---
The air outside the palace walls was colder, quieter, and far too still. Meiyun gripped the edge of the carriage seat, her fingers digging into the lacquered wood. She hadn't left the Imperial grounds in weeks—maybe longer. Now, under the cover of darkness and a falsified physician's request, she was being smuggled to the long-abandoned Qingyin Temple.
It wasn't an official order. It was Prince Wei Lian's whisper at her door last night:
"You want the truth, don't you?"
The guards at the temple gate barely blinked as she passed. Either the prince had sent word ahead… or this temple wasn't as forgotten as the world believed.
Inside, the halls smelled of rotting scrolls, incense ash, and cold stone. Moss crept along the once-glorious murals of dragons and healers. Meiyun moved through the ruin like a ghost, torchlight casting long shadows on the faded gold leaf of the altar.
"You're late," a voice rasped from the dark.
She turned, heartbeat leaping. An old man stepped forward from behind a crumbling pillar, his robes moth-eaten but his eyes sharp—too sharp. On his sleeve was the embroidered mark of the Crimson Pulse Sect, a forbidden healing faction said to have vanished generations ago.
"Master Shen?" Meiyun asked, throat dry.
"You know me." He eyed her with disdain. "Then you know why you're here."
"I came for answers."
"You came for survival," he snapped. "You're surrounded by liars, child. The plague in the palace isn't an illness. It's design. Bloodline-targeted, slow-acting, and elegant—like all good poisons."
Meiyun's breath caught. "You're saying someone engineered it?"
"Not someone," he said, "but her."
He tossed a scroll at her feet. The seal was marked with the plum blossom of Consort Ru.
---
Back in the palace, Prince Wei Lian paced his study.
The lanterns flickered against the blackened windows, casting twin shadows of himself along the far wall. He hated this feeling—of not knowing. Of Meiyun wandering alone into danger. But he couldn't be seen escorting her. Not yet.
The Empress Dowager had begun asking questions. Consort Ru had tightened her circle, dismissing handmaidens in waves, replacing them with women who never spoke unless ordered to. And the Emperor? He was conveniently "meditating" in the Southern Pavilion—for the third week.
Wei Lian's hand curled into a fist. The court was preparing for war, but not the kind fought with soldiers.
He had to move faster.
---
At Qingyin Temple, Meiyun read the scroll by moonlight. It wasn't just a formula—it was a confession. A precise, handwritten method for crafting an herbal toxin that mimicked plague symptoms while attacking a very specific bloodline… the descendants of Consort Min, the late Emperor's favorite.
"Why would Consort Ru do this?" Meiyun whispered.
"Because she plays to win," Master Shen said. "And she's almost there."
He leaned in close. "But there's more. A counter-technique. One your mother helped develop, hidden beneath the Shuang Pulse Theory. You'll find it buried in the Emperor's personal medical texts—if they haven't already been burned."
Meiyun's heart thudded. Her mother. Her teachings. Her legacy.

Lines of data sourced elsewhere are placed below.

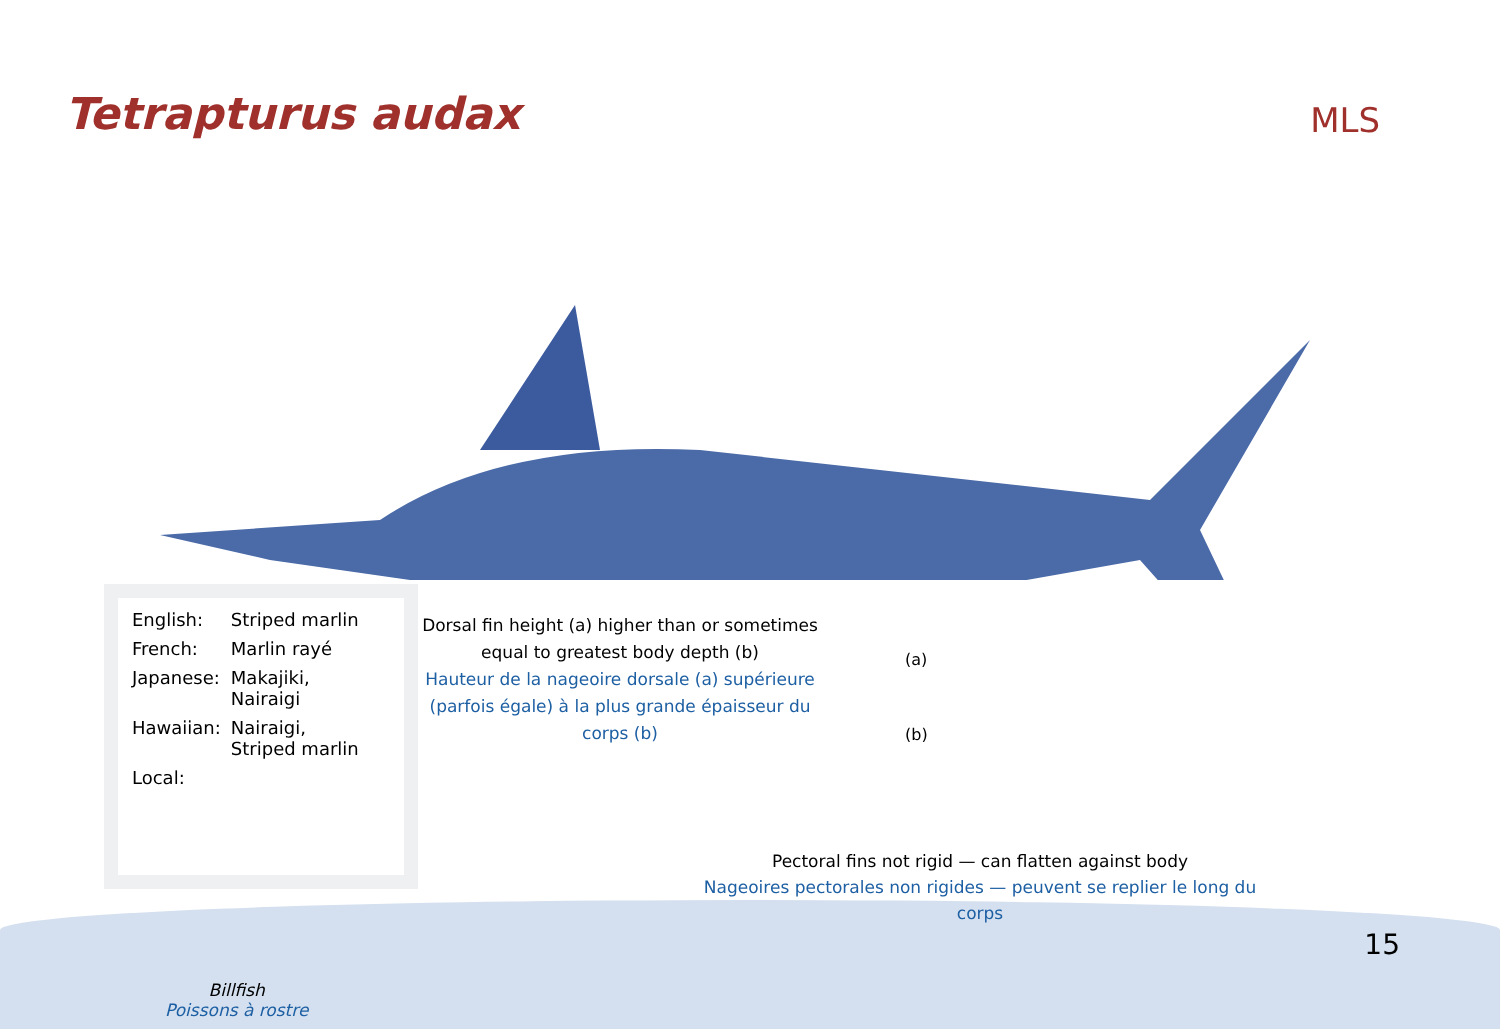Tetrapturus audax
MLS
| English: | Striped marlin |
| French: | Marlin rayé |
| Japanese: | Makajiki, Nairaigi |
| Hawaiian: | Nairaigi, Striped marlin |
| Local: | |
Dorsal fin height (a) higher than or sometimes equal to greatest body depth (b)
Hauteur de la nageoire dorsale (a) supérieure (parfois égale) à la plus grande épaisseur du corps (b)
(a)
(b)
Pectoral fins not rigid — can flatten against body
Nageoires pectorales non rigides — peuvent se replier le long du corps
15
Billfish
Poissons à rostre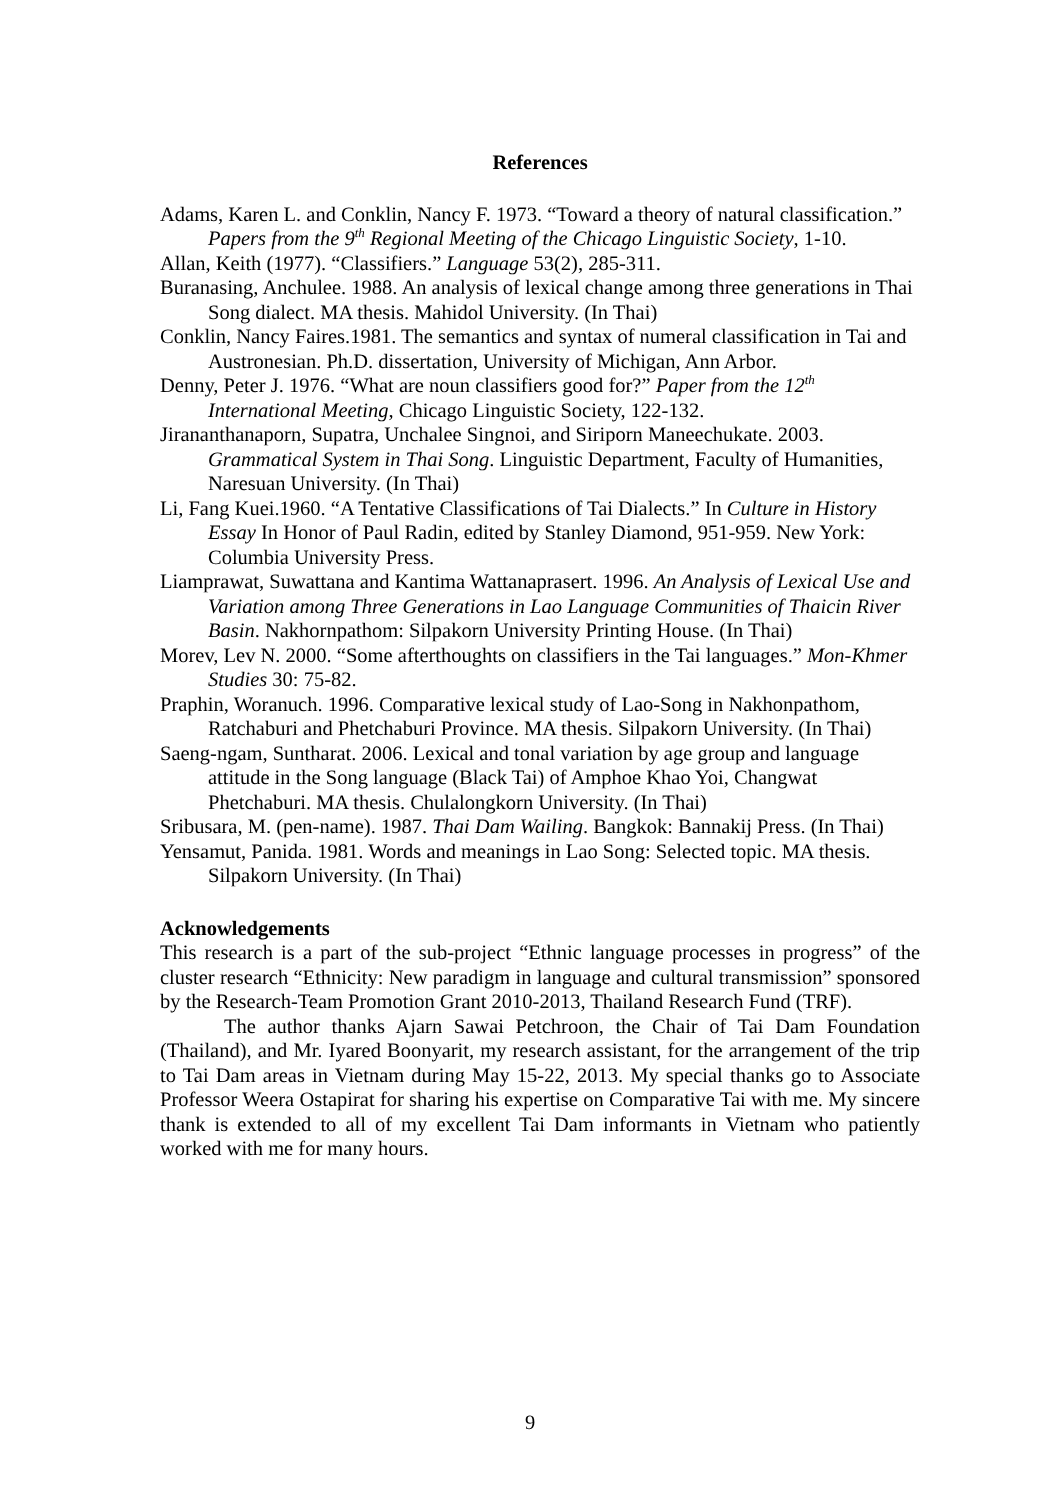References
Adams, Karen L. and Conklin, Nancy F. 1973. “Toward a theory of natural classification.” Papers from the 9<sup>th</sup> Regional Meeting of the Chicago Linguistic Society, 1-10.
Allan, Keith (1977). “Classifiers.” Language 53(2), 285-311.
Buranasing, Anchulee. 1988. An analysis of lexical change among three generations in Thai Song dialect. MA thesis. Mahidol University. (In Thai)
Conklin, Nancy Faires.1981. The semantics and syntax of numeral classification in Tai and Austronesian. Ph.D. dissertation, University of Michigan, Ann Arbor.
Denny, Peter J. 1976. “What are noun classifiers good for?” Paper from the 12<sup>th</sup> International Meeting, Chicago Linguistic Society, 122-132.
Jirananthanaporn, Supatra, Unchalee Singnoi, and Siriporn Maneechukate. 2003. Grammatical System in Thai Song. Linguistic Department, Faculty of Humanities, Naresuan University. (In Thai)
Li, Fang Kuei.1960. “A Tentative Classifications of Tai Dialects.” In Culture in History Essay In Honor of Paul Radin, edited by Stanley Diamond, 951-959. New York: Columbia University Press.
Liamprawat, Suwattana and Kantima Wattanaprasert. 1996. An Analysis of Lexical Use and Variation among Three Generations in Lao Language Communities of Thaicin River Basin. Nakhornpathom: Silpakorn University Printing House. (In Thai)
Morev, Lev N. 2000. “Some afterthoughts on classifiers in the Tai languages.” Mon-Khmer Studies 30: 75-82.
Praphin, Woranuch. 1996. Comparative lexical study of Lao-Song in Nakhonpathom, Ratchaburi and Phetchaburi Province. MA thesis. Silpakorn University. (In Thai)
Saeng-ngam, Suntharat. 2006. Lexical and tonal variation by age group and language attitude in the Song language (Black Tai) of Amphoe Khao Yoi, Changwat Phetchaburi. MA thesis. Chulalongkorn University. (In Thai)
Sribusara, M. (pen-name). 1987. Thai Dam Wailing. Bangkok: Bannakij Press. (In Thai)
Yensamut, Panida. 1981. Words and meanings in Lao Song: Selected topic. MA thesis. Silpakorn University. (In Thai)
Acknowledgements
This research is a part of the sub-project “Ethnic language processes in progress” of the cluster research “Ethnicity: New paradigm in language and cultural transmission” sponsored by the Research-Team Promotion Grant 2010-2013, Thailand Research Fund (TRF).
The author thanks Ajarn Sawai Petchroon, the Chair of Tai Dam Foundation (Thailand), and Mr. Iyared Boonyarit, my research assistant, for the arrangement of the trip to Tai Dam areas in Vietnam during May 15-22, 2013. My special thanks go to Associate Professor Weera Ostapirat for sharing his expertise on Comparative Tai with me. My sincere thank is extended to all of my excellent Tai Dam informants in Vietnam who patiently worked with me for many hours.
9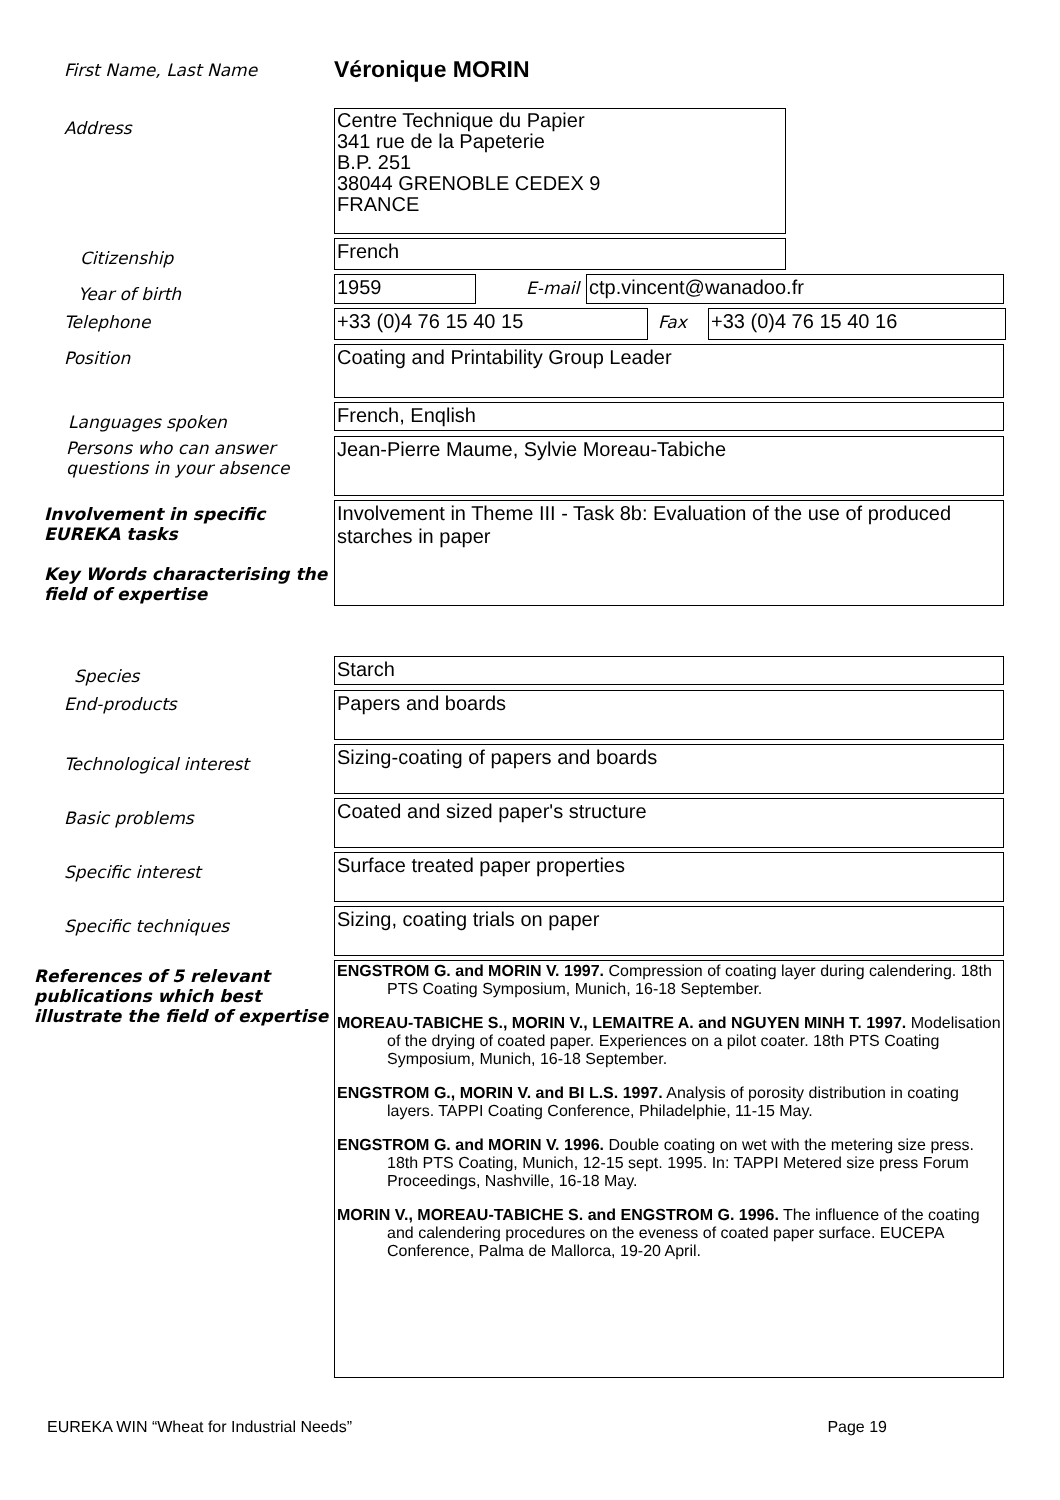First Name, Last Name
Véronique MORIN
Address
Centre Technique du Papier
341 rue de la Papeterie
B.P. 251
38044 GRENOBLE CEDEX 9
FRANCE
Citizenship
French
Year of birth
1959
E-mail
ctp.vincent@wanadoo.fr
Telephone
+33 (0)4 76 15 40 15
Fax
+33 (0)4 76 15 40 16
Position
Coating and Printability Group Leader
Languages spoken
French, Enqlish
Persons who can answer questions in your absence
Jean-Pierre Maume, Sylvie Moreau-Tabiche
Involvement in specific EUREKA tasks
Key Words characterising the field of expertise
Involvement in Theme III - Task 8b: Evaluation of the use of produced starches in paper
Species
Starch
End-products
Papers and boards
Technological interest
Sizing-coating of papers and boards
Basic problems
Coated and sized paper's structure
Specific interest
Surface treated paper properties
Specific techniques
Sizing, coating trials on paper
References of 5 relevant publications which best illustrate the field of expertise
ENGSTROM G. and MORIN V. 1997. Compression of coating layer during calendering. 18th PTS Coating Symposium, Munich, 16-18 September.
MOREAU-TABICHE S., MORIN V., LEMAITRE A. and NGUYEN MINH T. 1997. Modelisation of the drying of coated paper. Experiences on a pilot coater. 18th PTS Coating Symposium, Munich, 16-18 September.
ENGSTROM G., MORIN V. and BI L.S. 1997. Analysis of porosity distribution in coating layers. TAPPI Coating Conference, Philadelphie, 11-15 May.
ENGSTROM G. and MORIN V. 1996. Double coating on wet with the metering size press. 18th PTS Coating, Munich, 12-15 sept. 1995. In: TAPPI Metered size press Forum Proceedings, Nashville, 16-18 May.
MORIN V., MOREAU-TABICHE S. and ENGSTROM G. 1996. The influence of the coating and calendering procedures on the eveness of coated paper surface. EUCEPA Conference, Palma de Mallorca, 19-20 April.
EUREKA WIN “Wheat for Industrial Needs” Page 19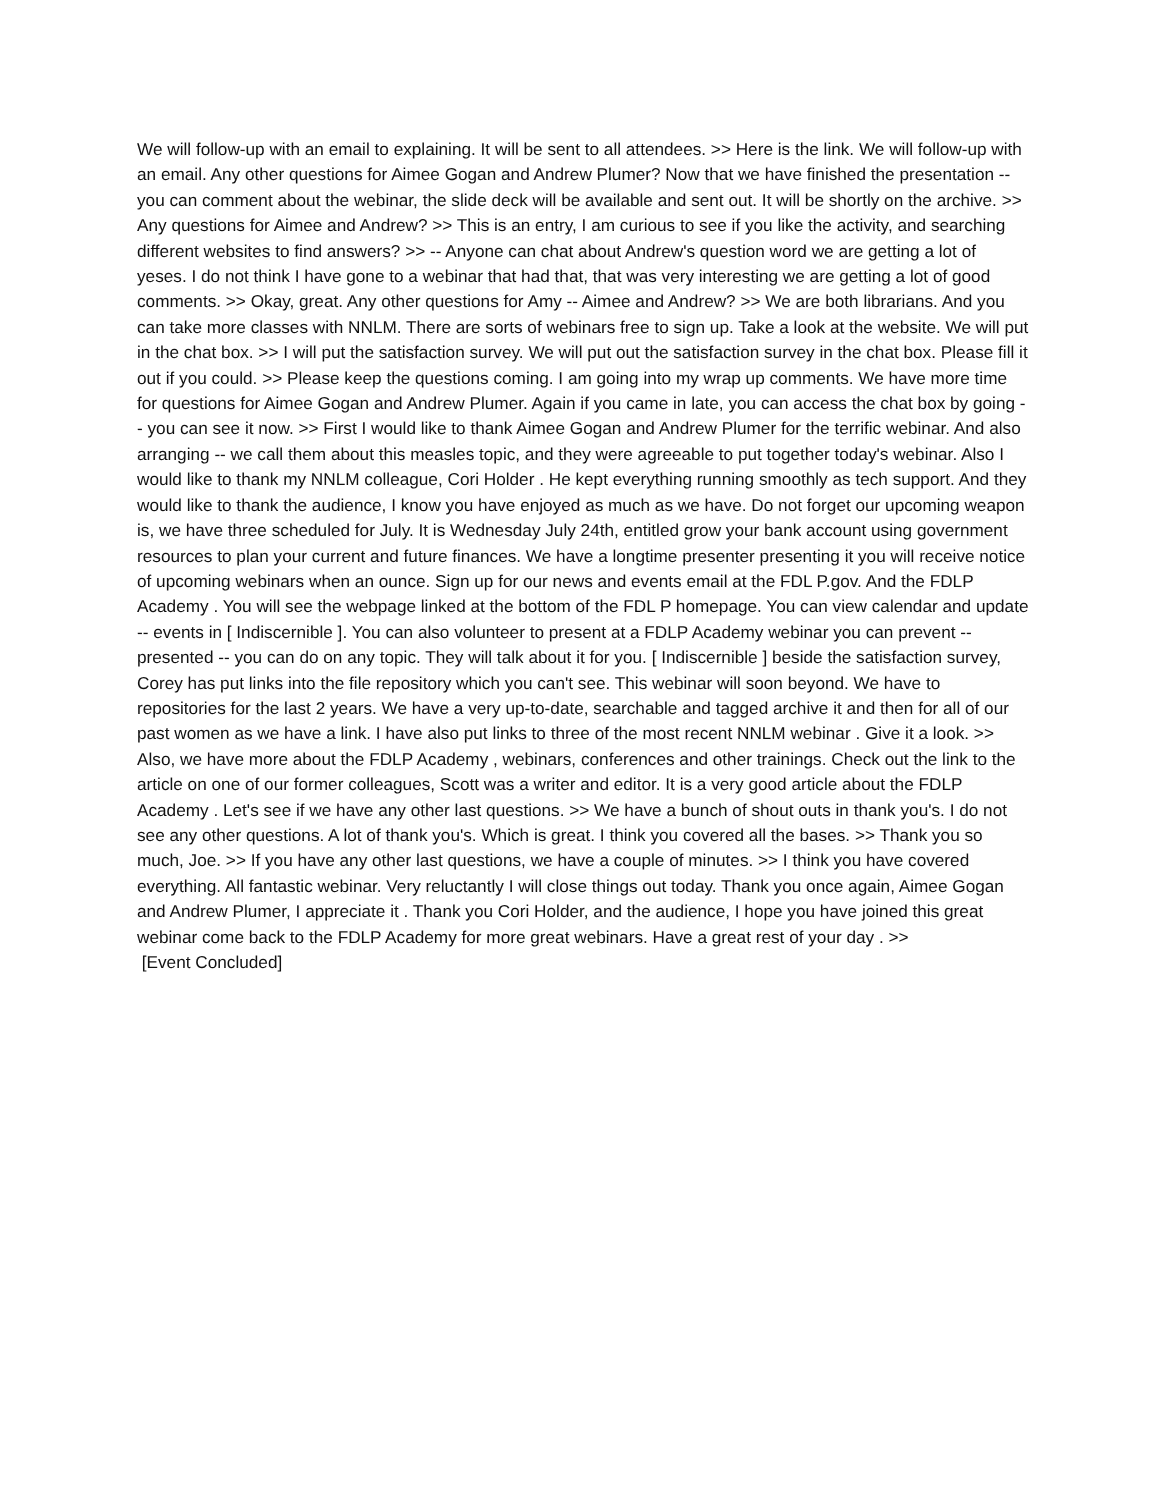We will follow-up with an email to explaining. It will be sent to all attendees. >> Here is the link. We will follow-up with an email. Any other questions for Aimee Gogan and Andrew Plumer? Now that we have finished the presentation -- you can comment about the webinar, the slide deck will be available and sent out. It will be shortly on the archive. >> Any questions for Aimee and Andrew? >> This is an entry, I am curious to see if you like the activity, and searching different websites to find answers? >> -- Anyone can chat about Andrew's question word we are getting a lot of yeses. I do not think I have gone to a webinar that had that, that was very interesting we are getting a lot of good comments. >> Okay, great. Any other questions for Amy -- Aimee and Andrew? >> We are both librarians. And you can take more classes with NNLM. There are sorts of webinars free to sign up. Take a look at the website. We will put in the chat box. >> I will put the satisfaction survey. We will put out the satisfaction survey in the chat box. Please fill it out if you could. >> Please keep the questions coming. I am going into my wrap up comments. We have more time for questions for Aimee Gogan and Andrew Plumer. Again if you came in late, you can access the chat box by going -- you can see it now. >> First I would like to thank Aimee Gogan and Andrew Plumer for the terrific webinar. And also arranging -- we call them about this measles topic, and they were agreeable to put together today's webinar. Also I would like to thank my NNLM colleague, Cori Holder . He kept everything running smoothly as tech support. And they would like to thank the audience, I know you have enjoyed as much as we have. Do not forget our upcoming weapon is, we have three scheduled for July. It is Wednesday July 24th, entitled grow your bank account using government resources to plan your current and future finances. We have a longtime presenter presenting it you will receive notice of upcoming webinars when an ounce. Sign up for our news and events email at the FDL P.gov. And the FDLP Academy . You will see the webpage linked at the bottom of the FDL P homepage. You can view calendar and update -- events in [ Indiscernible ]. You can also volunteer to present at a FDLP Academy webinar you can prevent -- presented -- you can do on any topic. They will talk about it for you. [ Indiscernible ] beside the satisfaction survey, Corey has put links into the file repository which you can't see. This webinar will soon beyond. We have to repositories for the last 2 years. We have a very up-to-date, searchable and tagged archive it and then for all of our past women as we have a link. I have also put links to three of the most recent NNLM webinar . Give it a look. >> Also, we have more about the FDLP Academy , webinars, conferences and other trainings. Check out the link to the article on one of our former colleagues, Scott was a writer and editor. It is a very good article about the FDLP Academy . Let's see if we have any other last questions. >> We have a bunch of shout outs in thank you's. I do not see any other questions. A lot of thank you's. Which is great. I think you covered all the bases. >> Thank you so much, Joe. >> If you have any other last questions, we have a couple of minutes. >> I think you have covered everything. All fantastic webinar. Very reluctantly I will close things out today. Thank you once again, Aimee Gogan and Andrew Plumer, I appreciate it . Thank you Cori Holder, and the audience, I hope you have joined this great webinar come back to the FDLP Academy for more great webinars. Have a great rest of your day . >>
[Event Concluded]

"Why are you helping me?" she asked.
Master Shen chuckled. "I'm not. I'm helping the Empire. You're just the scalpel."
---
By the time she returned to the palace, dawn had begun bleeding into the sky.
Meiyun slipped into her quarters unseen, only to find Prince Wei Lian already waiting—half seated on her writing desk, looking like the chaos he carried.
"You could've told me you were going yourself," he said quietly.
"You said I wanted the truth. I went and found it."
Their eyes locked. Wei Lian's gaze was unreadable, but something flickered—worry, respect, something deeper.
"And?" he asked.
She held up the scroll.
"I think Consort Ru is poisoning the palace to eliminate a rival bloodline. And she's almost done."
Wei Lian inhaled sharply. "That's treason. And if you're wrong—"
"I'm not."
The silence thickened, pulling tight between them.
"We need proof," he said. "Solid, public, and undeniable. Otherwise, the Dowager will accuse us of treachery."
"I know where to find it," Meiyun replied, voice calm but blazing. "In the Emperor's private library. Buried beneath false prescriptions and ashes."
Wei Lian stood. "Then we don't have much time."
Meiyun stopped him at the door. "Wei Lian…"
He turned.
"If this goes badly—"
"It won't."
His voice was low. Steady. Dangerous.
"But if it does," she whispered, "don't let them bury the truth with me."
For once, the prince didn't have a reply.
He simply nodded… and vanished into the morning fog.